Affection? Jesu. It’s better not to ask with whom. In any case, it hardly matters because this one thing takes Tomas’s careful theories and destroys them. He falls back against a wall and doesn’t care that it will stain his cassock.

‘She is real? The Maid is from Lorraine? It’s all true?’

That shrug again. ‘In Domrémy there was a maid. And now there is a Maid in Rheims who leads the army. Her father, her brothers all agree they are one and the same. Who is going to say they are wrong?’

Bertrand de Poulangy, Yolande’s man, might do so, if he were pressed in the right way. But it would take blood and pain and possibly many days, which Tomas does not have.

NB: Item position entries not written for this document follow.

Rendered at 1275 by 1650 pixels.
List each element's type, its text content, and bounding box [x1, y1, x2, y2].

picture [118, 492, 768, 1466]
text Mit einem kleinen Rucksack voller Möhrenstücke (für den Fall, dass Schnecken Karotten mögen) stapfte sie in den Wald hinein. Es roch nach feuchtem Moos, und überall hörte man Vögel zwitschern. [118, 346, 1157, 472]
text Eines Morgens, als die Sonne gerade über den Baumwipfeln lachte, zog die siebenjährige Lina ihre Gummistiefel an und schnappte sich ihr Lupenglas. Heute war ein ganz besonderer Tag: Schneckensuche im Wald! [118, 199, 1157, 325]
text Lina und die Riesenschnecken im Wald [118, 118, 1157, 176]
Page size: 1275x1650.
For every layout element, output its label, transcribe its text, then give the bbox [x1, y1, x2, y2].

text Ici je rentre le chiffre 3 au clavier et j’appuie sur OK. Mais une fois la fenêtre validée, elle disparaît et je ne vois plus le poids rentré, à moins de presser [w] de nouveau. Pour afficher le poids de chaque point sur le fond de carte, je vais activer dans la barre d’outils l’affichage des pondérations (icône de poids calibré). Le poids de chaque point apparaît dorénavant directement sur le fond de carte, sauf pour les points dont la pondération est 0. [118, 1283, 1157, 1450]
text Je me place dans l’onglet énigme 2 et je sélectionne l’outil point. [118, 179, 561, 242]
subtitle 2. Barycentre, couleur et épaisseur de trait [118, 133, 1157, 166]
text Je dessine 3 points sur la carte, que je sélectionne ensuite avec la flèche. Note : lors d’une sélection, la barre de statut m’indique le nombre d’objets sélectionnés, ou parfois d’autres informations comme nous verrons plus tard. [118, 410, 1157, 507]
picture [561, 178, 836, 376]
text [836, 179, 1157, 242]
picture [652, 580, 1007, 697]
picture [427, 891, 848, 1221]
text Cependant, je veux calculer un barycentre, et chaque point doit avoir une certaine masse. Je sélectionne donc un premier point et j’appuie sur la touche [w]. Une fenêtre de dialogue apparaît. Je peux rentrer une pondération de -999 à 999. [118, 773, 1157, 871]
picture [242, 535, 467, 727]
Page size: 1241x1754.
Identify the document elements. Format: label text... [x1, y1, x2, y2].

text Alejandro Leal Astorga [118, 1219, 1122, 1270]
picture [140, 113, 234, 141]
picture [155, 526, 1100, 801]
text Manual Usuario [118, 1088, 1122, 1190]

Yolande herself, the king’s mentor, saviour and mother-in-law, might be manoeuvred into speaking, but she has kept away from the consecration, perhaps to avoid anyone asking exactly this. He has only one real hope.

He holds out a coin. Silver glimmers. He says, ‘There is a girl called Claudine; straw-coloured hair, a burn on her hand. She used to service the soldiers. Her brother, Matthieu, died on the day the Maid first came to Chinon. These two were wards of the old king. Find me Claudine. She’s an army whore and the army is celebrating. She won’t be far.’

The coin is gone and ‘Stefan’ with it, and Tomas is out, and striding in clean air, trying to shed the stench that clings like a suit.

The anointing of King Charles VII of France takes place on the seventeenth of the month, a spectacle of gold and glitter, a pageant of furs and feathers, of silk and damask and velvet, of calf’s hide and kid’s hide and gold and silver, turquoise and diamond, emerald, ruby and sapphire.

Lacking only Yolande of Aragon, who claims a head cold, the lords and ladies of France gather in the cathedral of Rheims from early morning. Tomas slides in at the back and worms his way forward until he has a view to the front, where stand the lords and the archbishop, the king, and the Maid.

Her armour shines. Today, it could be cast of solid silver, set off with a surcoat of cloth of gold, boots of tooled calf hide and a coat braided with gold thread. Above all of that shines her smile. If she has been on occasion taciturn, moody, angry, vengeful, wrathful, today she is exultant, prideful, blazing with an arrogance nothing and no one can dull.

He cannot blame her. She is, what, twenty-three? Maybe twenty-four at a push. She has fought with blade and axe and lance, but she has also fought the detractions of Regnault de Chartres and his allies. She has submitted more than once to the intimate intrusions of those who would ascertain that she is truly a maid, known by no man. She has been called a whore and a heretic, has been questioned for ten days without break by dusty old men whose sole qualification was gained in Paris in their youth and who concluded at the end, not that she came to the king with God’s blessing, but that they couldn’t prove she didn’t.